TC Food Justice is a 501(c)(3) nonprofit organization based in Minneapolis. Since March 2016 we have been working with co-ops, grocery stores, and farmers markets to re-distribute their unsalable foods to local hunger relief organizations. We focus on vegetables, fruits, and nutrient rich breads because hunger relief organizations often find it challenging to consistently provide fresh food options for their clients. We seek to improve food insecure individuals’ access to fresh, nutritious food.
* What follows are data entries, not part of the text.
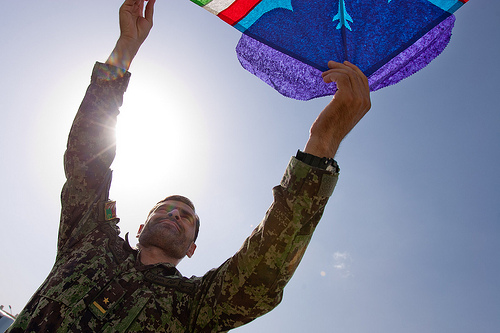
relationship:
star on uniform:
[102, 297, 108, 304] [7, 60, 337, 327]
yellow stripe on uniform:
[75, 272, 150, 331] [7, 60, 337, 327]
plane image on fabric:
[332, 1, 354, 31] [192, 0, 471, 101]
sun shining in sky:
[44, 74, 189, 194] [1, 2, 493, 329]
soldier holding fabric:
[9, 5, 381, 330] [188, 0, 472, 101]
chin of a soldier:
[147, 229, 174, 247] [9, 5, 381, 330]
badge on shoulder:
[103, 199, 121, 226] [80, 226, 137, 261]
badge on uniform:
[103, 199, 121, 226] [7, 60, 337, 327]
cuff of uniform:
[278, 156, 339, 200] [7, 60, 337, 327]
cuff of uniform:
[86, 57, 132, 91] [7, 60, 337, 327]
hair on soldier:
[147, 187, 209, 242] [9, 5, 381, 330]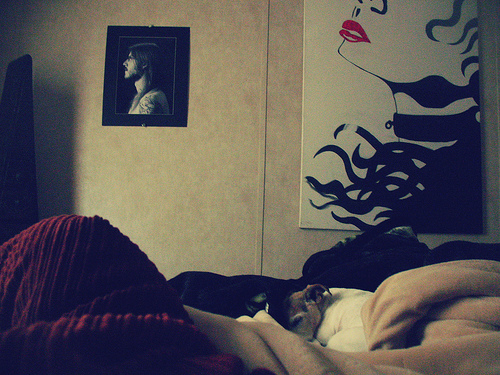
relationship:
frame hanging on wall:
[101, 25, 192, 128] [2, 0, 300, 280]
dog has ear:
[284, 282, 330, 344] [305, 281, 332, 298]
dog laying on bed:
[165, 270, 316, 329] [2, 284, 498, 374]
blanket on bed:
[0, 214, 278, 374] [1, 264, 496, 374]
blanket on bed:
[233, 315, 342, 359] [2, 284, 498, 374]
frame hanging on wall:
[101, 25, 192, 128] [197, 2, 497, 236]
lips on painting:
[339, 19, 371, 43] [299, 0, 487, 236]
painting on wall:
[299, 0, 487, 236] [9, 6, 493, 280]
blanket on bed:
[0, 214, 278, 374] [0, 212, 499, 373]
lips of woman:
[336, 17, 376, 46] [303, 0, 485, 232]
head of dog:
[245, 281, 333, 342] [165, 266, 332, 344]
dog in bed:
[284, 282, 378, 355] [0, 212, 499, 373]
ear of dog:
[139, 61, 148, 68] [279, 280, 379, 357]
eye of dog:
[299, 301, 310, 317] [165, 270, 316, 329]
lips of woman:
[339, 19, 371, 43] [303, 0, 485, 232]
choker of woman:
[385, 107, 477, 144] [303, 0, 485, 232]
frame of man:
[101, 25, 192, 128] [124, 42, 166, 114]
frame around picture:
[99, 21, 194, 135] [118, 36, 175, 116]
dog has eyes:
[165, 266, 332, 344] [288, 288, 317, 335]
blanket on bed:
[5, 209, 245, 370] [33, 196, 499, 373]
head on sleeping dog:
[283, 284, 333, 341] [165, 262, 339, 348]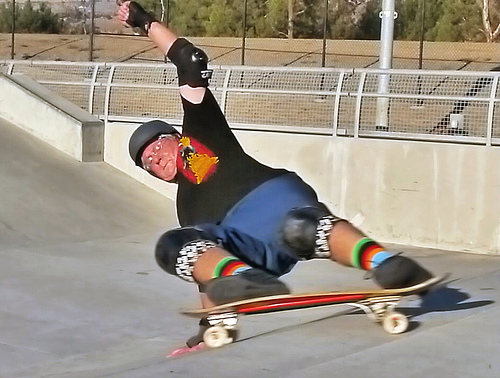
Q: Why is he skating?
A: Fun.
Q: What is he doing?
A: Skating.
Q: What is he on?
A: Skateboard.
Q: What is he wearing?
A: Helmet.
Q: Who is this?
A: Man.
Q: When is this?
A: Daytime.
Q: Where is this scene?
A: At a skatepark.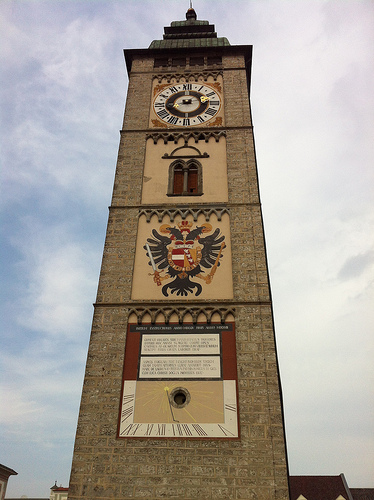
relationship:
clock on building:
[154, 82, 222, 126] [73, 28, 306, 495]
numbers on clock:
[158, 79, 202, 93] [139, 80, 228, 145]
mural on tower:
[120, 196, 250, 305] [85, 29, 262, 477]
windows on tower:
[148, 151, 200, 199] [71, 47, 323, 498]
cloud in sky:
[9, 213, 108, 355] [0, 2, 372, 495]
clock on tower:
[154, 82, 222, 126] [49, 5, 295, 498]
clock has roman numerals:
[154, 82, 222, 126] [151, 75, 220, 130]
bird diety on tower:
[139, 214, 235, 302] [49, 5, 295, 498]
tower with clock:
[49, 5, 295, 498] [150, 75, 220, 128]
TC Food Justice operates through four core values:
(1) improving health through increased access to nutrient rich food, especially among food insecure individuals,
(2) creating conditions for health and economic equity in the neighborhoods we serve,
(3) executing our work with environmentally sustainable mechanisms, and
(4) engaging the Twin Cities community in the issues of food waste, food insecurity and hunger.
Food rescue program
The largest and longest-running program at TC Food Justice is our Food Rescue Program. This program is the core of our work. We find donors with excess produce that they wish to donate instead of discard; partner with nearby hunger relief organizations to plan weekly produce drop-offs; and coordinate our volunteers to collect, sort, and deliver the food by bike or by car. We are proud to serve smaller grocers and hunger relief organizations that have been excluded from traditional, larger-scale food rescue programs. We deliver food the same or next day, maximizing its quality and likelihood of being consumed. All our deliveries operate free of cost to donor and recipient organizations.
OUR HISTORY
TCFJ was founded in November of 2015 by five public health professionals while they were in graduate school for their Master of Public Health degrees at the University of Minnesota: Eva Weingartl, Sam Friedrichsen, Mike Kosiak, Hannah Volkman, and Kelzee Tibbetts.
Their health education inspired them to become active in the community, and their common interest of helping others and the planet led to the development TC Food Justice. They felt that the combined rates of hunger and food waste in the Twin Cities was unacceptable, and as a group, they hoped to find solutions to both issues.